The traditional rule forbade amendment of pleadings in mechanic's lien cases after passage of the time for filing. 2 Woolley, On Delaware Practice, § 284; Hance Hardware Co. v. Howard, 1 Terry 199, 8 A.2d 26; E.J. Hollingsworth v. Continental Diamond Fibre Corp., 6 W.W.Harr. 303, 175 A. 266 (Super.Ct. 1934); Philadelphia National Bank v. Morgan, 1 Marv. 265, 40 A. 1113 (1894). However, in the past three decades:

"[T]he entire field of pleading [has] undergone revolutionary changes. The Courts now have rules which encourage notice pleading * * * of technical exactitude. Even where stringent requirements survive as to the content of a pleading, amendments to cure defects in pleading are often permitted. A modern judge looks with disfavor upon the loss of substantive rights on account of procedural errors if such errors may be corrected without serious prejudice. * * *
"Although the courts have adhered to the technical requirements as to the extraordinary remedy afforded by the mechanics lien statutes, the modern approach toward pleading has found its way into this field of the law. Particularly significant is the dicta of the Supreme Court in Oscar George, Inc. v. Potts, 10 Terry 295, 115 A.2d 479 (1955) (citation omitted), which strongly suggests that a liberal attitude toward amendment to affidavits accompanying pleadings should carry over to affidavits used in mechanic's lien actions."

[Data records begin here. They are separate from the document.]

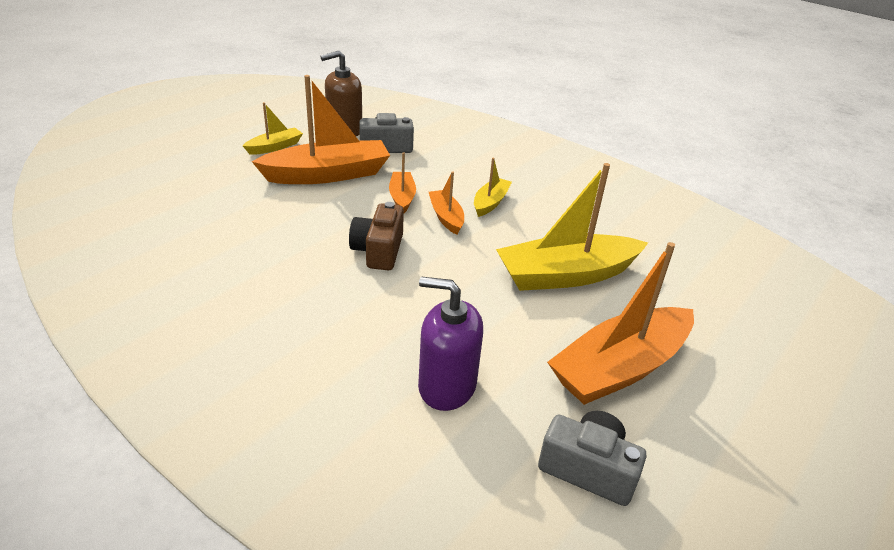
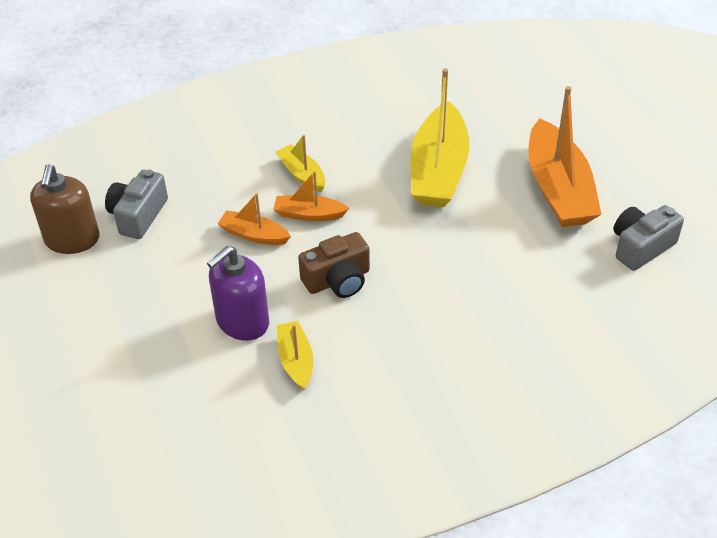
camera: 60 degrees left, 10 degrees up
yellow boat [243,102,303,155] -> yellow boat moved to [277,321,313,390]
orange boat [252,75,390,184] -> none
brown camera [349,202,404,271] -> brown camera turned 60 degrees counterclockwise [298,232,370,298]
purple soap dispenser [418,276,483,411] -> purple soap dispenser moved to [207,246,269,341]

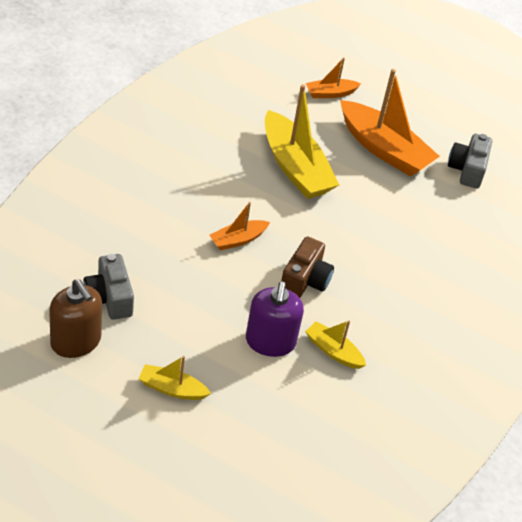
camera: 45 degrees left, 0 degrees up
orange boat [217,193,291,245] -> orange boat moved to [306,57,361,98]
yellow boat [276,135,325,192] -> yellow boat moved to [138,356,211,400]

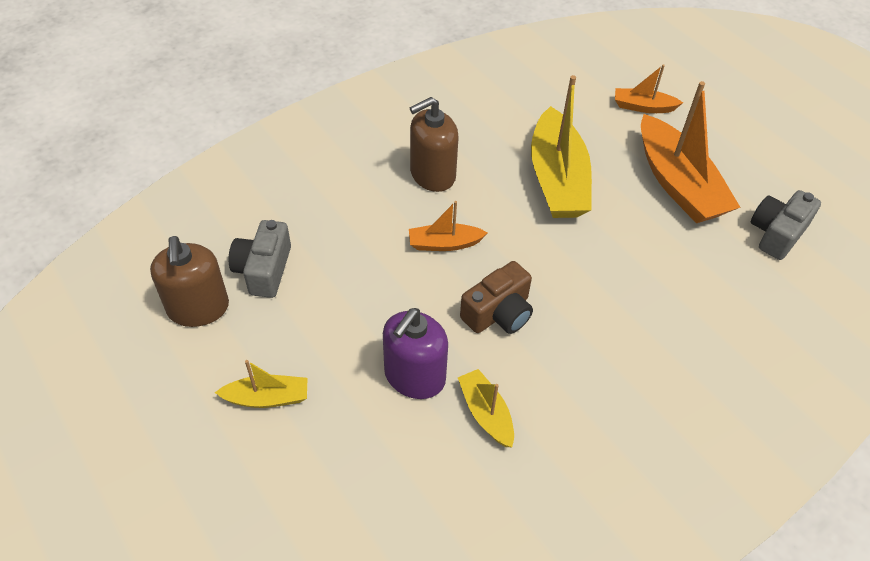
camera: 30 degrees right, 5 degrees up
yellow boat [138,356,211,400] -> yellow boat turned 135 degrees clockwise [215,360,307,408]
none -> brown soap dispenser [410,97,459,192]

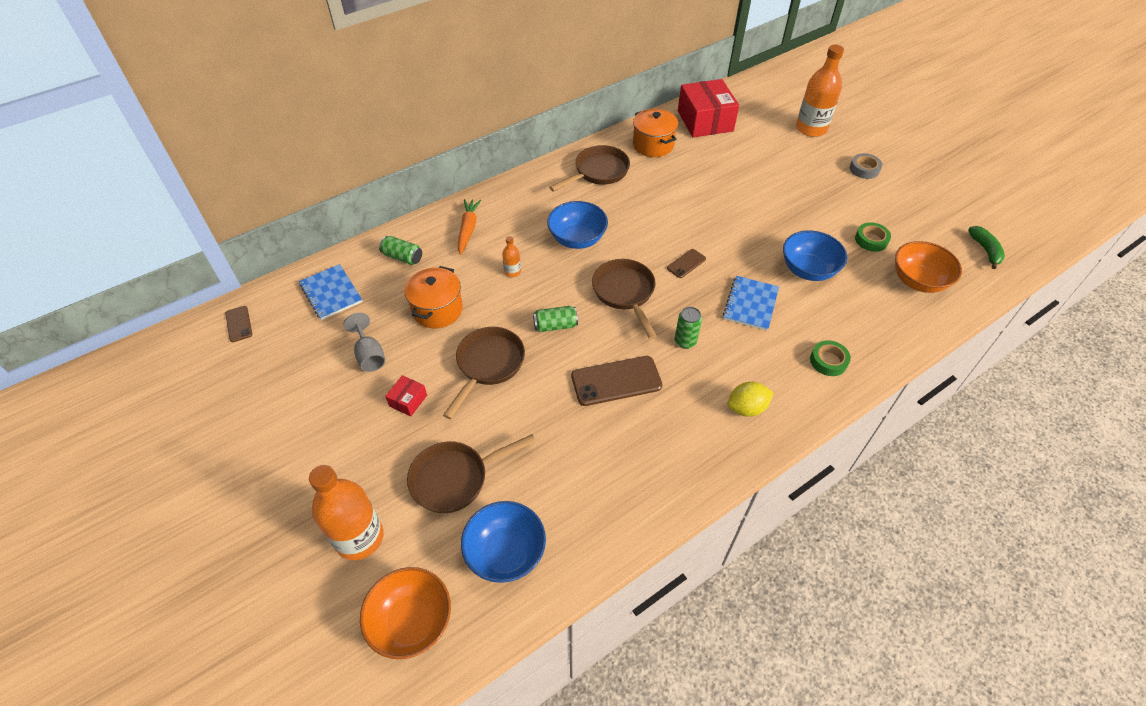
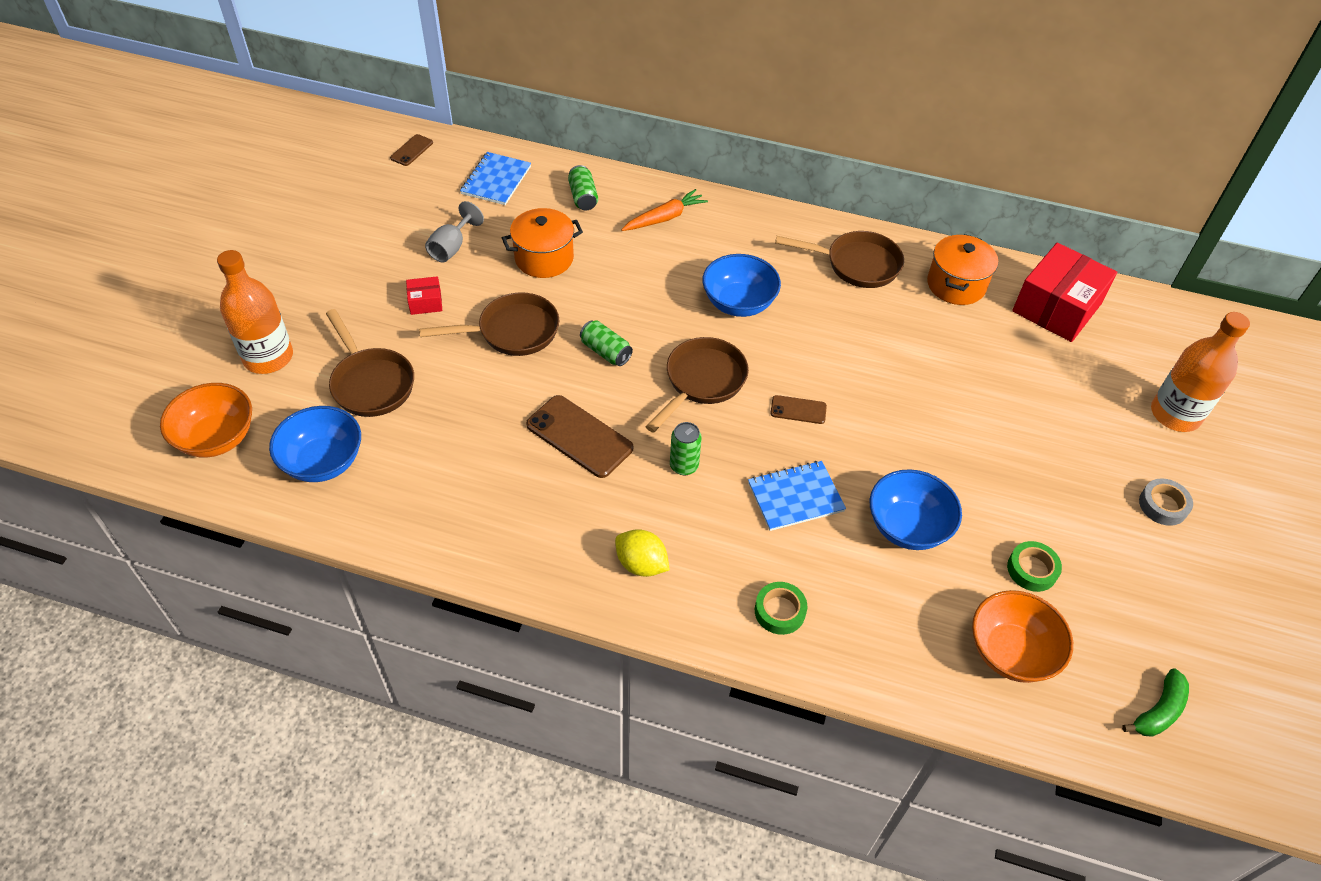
camera: 50 degrees right, 0 degrees up
brown pan [407,434,536,513] -> brown pan turned 150 degrees counterclockwise [326,309,414,417]
orange bottle [502,236,521,277] -> none

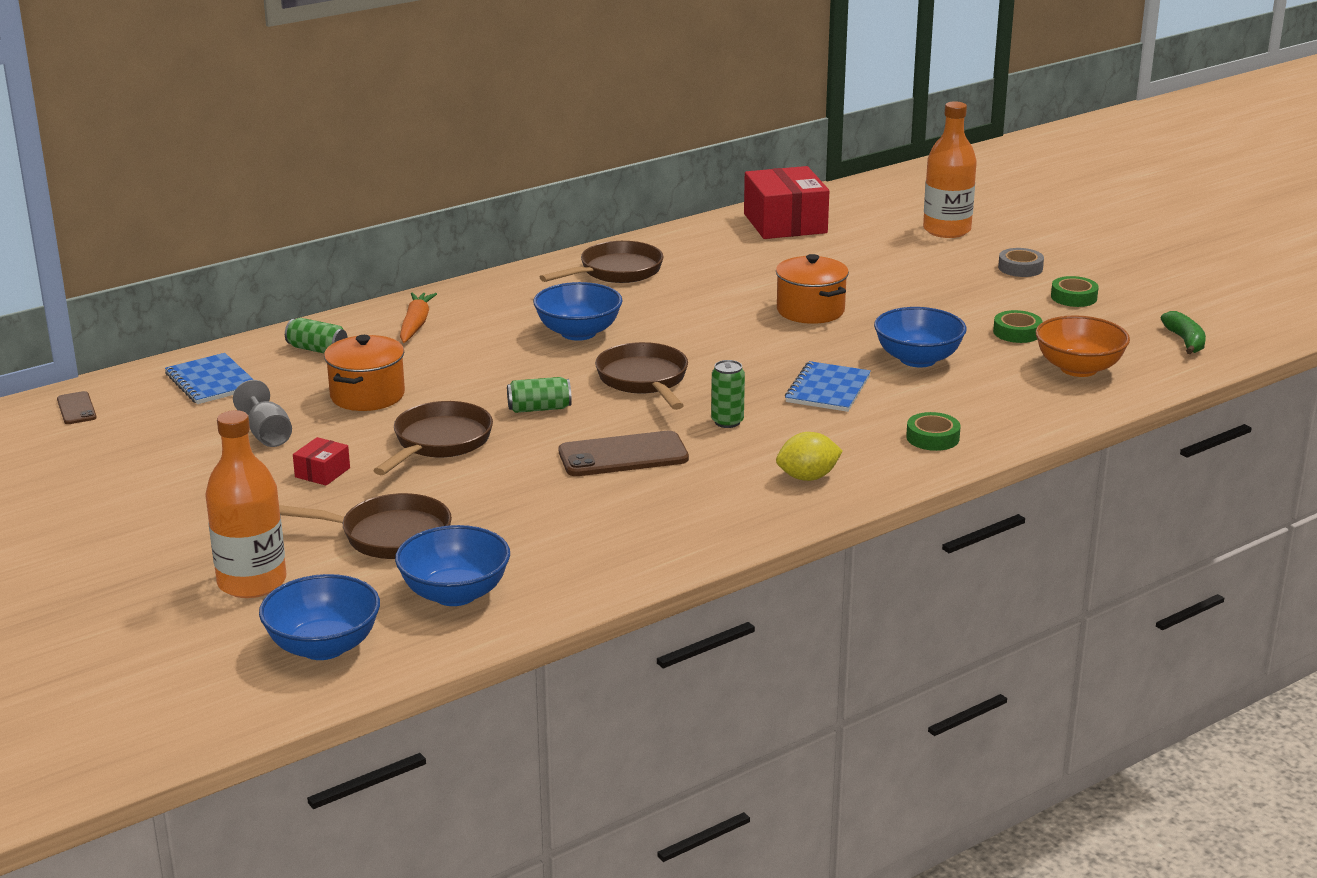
camera: 50 degrees left, 25 degrees down
orange bowl [160,383,252,457] -> blue bowl [259,574,380,660]
brown phone [770,395,827,424] -> none
orange pot [927,234,998,305] -> orange pot moved to [776,254,849,324]
none -> green tape [1051,276,1099,307]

Christie, J., in Deluca v. Martelli, 200 A.2d 825 (Del.Super. 1964). See also, the cases cited in that opinion. Under these authorities, and under Superior Court Rule 15(a), giving the Court discretion to allow amendment "when justice so requires", this Court decides that granting leave to amend in this case is proper. By filing its affidavit and moving for leave to amend in timely fashion, the homeowners have shown an intent to comply with 25 Del. C. § 2716.

The homeowners' motion for leave to amend is granted. Plaintiff's motion for default judgment is denied.

It is so ordered.

Motion to Dismiss the Counterclaim

The Rules of the Superior Court permit the filing of a counterclaim in any action governed by the Rules. Stockman v. McKee, 6 Terry 274, 71 A.2d 875, 880. A mechanic's lien action is one that is governed by the Rules. It is a proceeding in rem. The counterclaim cannot be one that results in any personal judgment against the mechanic's lien plaintiff in the original action. Stockman v. McKee, supra, at 880. To the extent this counterclaim may be used as a defense to reduce the amount of the claim, it is permissible. Cf. United States v. United States Casualty Co., D.C.Del. (1962), 218 F.Supp. 653, 655. The true nature and extent of the homeowners' counterclaim is not clear. It can only be determined on the basis of a more complete record. The determination of whether or not the counterclaim is to be allowed, in whole or in part, must await further evidence on the nature of the counterclaim. This can be at trial.

For the present, the motion to dismiss the counterclaim is denied.